Arizona Sen. John McCain, who was one of the deciding votes against the previous Obamacare repeal effort, told reporters he is undecided on the bill. McCain said that while he is not waiting for an official analysis from the nonpartisan Congressional Budget Office, he wants the bill to be passed through regular order.

“I am going to continue to look at this as the process goes on,” McCain said. “I want a regular order and that’s what I said a week ago — two weeks ago.”

While a handful of moderate Republicans are still mulling their support, the only vocal GOP senator to come out strongly against the bill is Rand Paul of Kentucky.

“You know I’ll do everything I can to describe this as keeping Obamacare, Obamacare lite,” Paul said. “But I oppose it and we’ll see what happens.”

Meanwhile, Senate Democrats are left on the sidelines as Republicans whip the votes in their own conference. Through the reconciliation process, they do not have much, if any, options to block the bill.

However, Senate Minority Leader Chuck Schumer said in a press conference earlier Monday that he is exploring any and all ways his conference can prevent the Graham-Cassidy bill from passing.

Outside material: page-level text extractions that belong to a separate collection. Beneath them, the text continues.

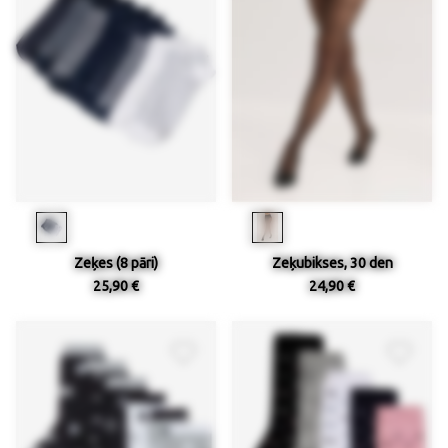
Zeķes (8 pāri)
Zeķubikses, 30 den
25,90 €
24,90 €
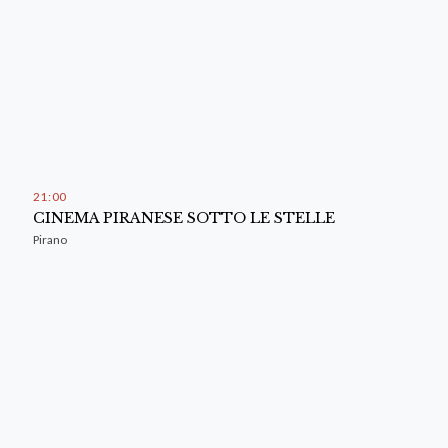
21
:
00
CINEMA PIRANESE SOTTO LE STELLE
Pirano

“Look, this is so outrageous and so harmful that we’re going to look at every possible way to slow this bill down,” Schumer said.

One of the things Schumer wants to do is get a concrete score from the Congressional Budget Office, which he believes would shine a light on the ramifications of the bill if it were to become law.

“It would be outrageous for our Republican colleagues to vote for this bill without knowing its effect on people,” Schumer added. “That — whatever your ideology — would be nothing short of a disgrace.”

But the CBO announced in a statement Monday that it will only be able to provide a preliminary score of the bill, without any “point estimates of the effects on the deficit, health insurance coverage, or premiums for at least several weeks.”